■ **What needs to be done**:
Nothing but the lines from the top of the data to the line holding "86: (74, 122)" should be printed, word for word and both ends included; leave the pictures out.

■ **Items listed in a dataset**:
______________________________

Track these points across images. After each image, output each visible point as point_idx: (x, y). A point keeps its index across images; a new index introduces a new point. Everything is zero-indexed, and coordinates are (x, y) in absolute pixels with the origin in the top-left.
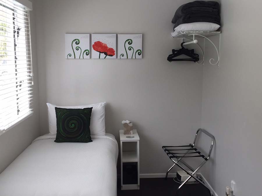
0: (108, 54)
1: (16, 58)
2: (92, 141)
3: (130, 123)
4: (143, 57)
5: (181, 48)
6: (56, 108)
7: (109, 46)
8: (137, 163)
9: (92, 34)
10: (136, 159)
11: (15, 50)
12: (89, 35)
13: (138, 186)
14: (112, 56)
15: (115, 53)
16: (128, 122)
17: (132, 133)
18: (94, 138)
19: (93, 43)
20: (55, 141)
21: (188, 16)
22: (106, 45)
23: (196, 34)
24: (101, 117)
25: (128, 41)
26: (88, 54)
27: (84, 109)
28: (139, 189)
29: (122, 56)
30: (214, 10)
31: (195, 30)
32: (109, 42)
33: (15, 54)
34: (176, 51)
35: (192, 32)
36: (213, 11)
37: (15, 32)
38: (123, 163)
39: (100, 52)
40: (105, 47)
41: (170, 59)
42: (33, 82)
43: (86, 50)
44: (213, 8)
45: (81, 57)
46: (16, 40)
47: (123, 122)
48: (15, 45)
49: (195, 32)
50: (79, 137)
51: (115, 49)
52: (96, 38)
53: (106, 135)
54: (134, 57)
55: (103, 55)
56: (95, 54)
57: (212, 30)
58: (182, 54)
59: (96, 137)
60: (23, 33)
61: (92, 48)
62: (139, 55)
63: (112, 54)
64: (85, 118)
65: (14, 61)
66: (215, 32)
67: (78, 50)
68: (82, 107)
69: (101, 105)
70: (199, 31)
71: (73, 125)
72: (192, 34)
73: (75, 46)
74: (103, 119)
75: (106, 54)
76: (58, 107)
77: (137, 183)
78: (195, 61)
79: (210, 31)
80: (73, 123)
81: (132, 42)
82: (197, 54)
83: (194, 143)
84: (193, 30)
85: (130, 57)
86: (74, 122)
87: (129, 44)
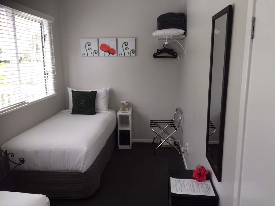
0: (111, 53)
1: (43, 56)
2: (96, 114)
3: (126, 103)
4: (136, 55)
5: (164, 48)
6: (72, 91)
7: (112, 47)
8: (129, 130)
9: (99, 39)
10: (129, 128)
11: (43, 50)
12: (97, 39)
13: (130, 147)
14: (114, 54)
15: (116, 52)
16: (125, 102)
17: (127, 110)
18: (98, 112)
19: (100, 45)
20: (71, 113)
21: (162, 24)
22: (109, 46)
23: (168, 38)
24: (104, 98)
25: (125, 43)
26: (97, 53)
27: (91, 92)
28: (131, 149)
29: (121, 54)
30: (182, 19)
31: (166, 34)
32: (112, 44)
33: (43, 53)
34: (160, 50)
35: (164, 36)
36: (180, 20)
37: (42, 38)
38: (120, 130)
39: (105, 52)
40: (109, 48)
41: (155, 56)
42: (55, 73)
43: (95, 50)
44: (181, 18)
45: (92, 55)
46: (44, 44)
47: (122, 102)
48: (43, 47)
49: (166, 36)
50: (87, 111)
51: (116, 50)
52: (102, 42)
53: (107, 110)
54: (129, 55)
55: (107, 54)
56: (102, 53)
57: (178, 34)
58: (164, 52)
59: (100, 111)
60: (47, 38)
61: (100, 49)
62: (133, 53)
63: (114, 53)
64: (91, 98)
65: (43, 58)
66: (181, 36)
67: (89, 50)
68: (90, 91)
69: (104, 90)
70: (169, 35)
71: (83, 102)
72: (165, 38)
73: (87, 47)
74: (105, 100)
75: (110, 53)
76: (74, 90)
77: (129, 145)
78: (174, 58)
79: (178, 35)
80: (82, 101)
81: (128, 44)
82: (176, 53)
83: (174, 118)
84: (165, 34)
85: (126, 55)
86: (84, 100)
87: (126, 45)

______________________________

■ **Result of this exercise**:
Track these points across images. After each image, output each visible point as point_idx: (x, y). A point keeps its index across images; a new index introduces a new point. Everything is zero-indexed, and coordinates are (x, y) in absolute pixels with the origin in the top-left.
0: (108, 54)
1: (16, 58)
2: (92, 141)
3: (130, 123)
4: (143, 57)
5: (181, 48)
6: (56, 108)
7: (109, 46)
8: (137, 163)
9: (92, 34)
10: (136, 159)
11: (15, 50)
12: (89, 35)
13: (138, 186)
14: (112, 56)
15: (115, 53)
16: (128, 122)
17: (132, 133)
18: (94, 138)
19: (93, 43)
20: (55, 141)
21: (188, 16)
22: (106, 45)
23: (196, 34)
24: (101, 117)
25: (128, 41)
26: (88, 54)
27: (84, 109)
28: (139, 189)
29: (122, 56)
30: (214, 10)
31: (195, 30)
32: (109, 42)
33: (15, 54)
34: (176, 51)
35: (192, 32)
36: (213, 11)
37: (15, 32)
38: (123, 163)
39: (100, 52)
40: (105, 47)
41: (170, 59)
42: (33, 82)
43: (86, 50)
44: (213, 8)
45: (81, 57)
46: (16, 40)
47: (123, 122)
48: (15, 45)
49: (195, 32)
50: (79, 137)
51: (115, 49)
52: (96, 38)
53: (106, 135)
54: (134, 57)
55: (103, 55)
56: (95, 54)
57: (212, 30)
58: (182, 54)
59: (96, 137)
60: (23, 33)
61: (92, 48)
62: (139, 55)
63: (112, 54)
64: (85, 118)
65: (14, 61)
66: (215, 32)
67: (78, 50)
68: (82, 107)
69: (101, 105)
70: (199, 31)
71: (73, 125)
72: (192, 34)
73: (75, 46)
74: (103, 119)
75: (106, 54)
76: (58, 107)
77: (137, 183)
78: (195, 61)
79: (210, 31)
80: (73, 123)
81: (132, 42)
82: (197, 54)
83: (194, 143)
84: (193, 30)
85: (130, 57)
86: (74, 122)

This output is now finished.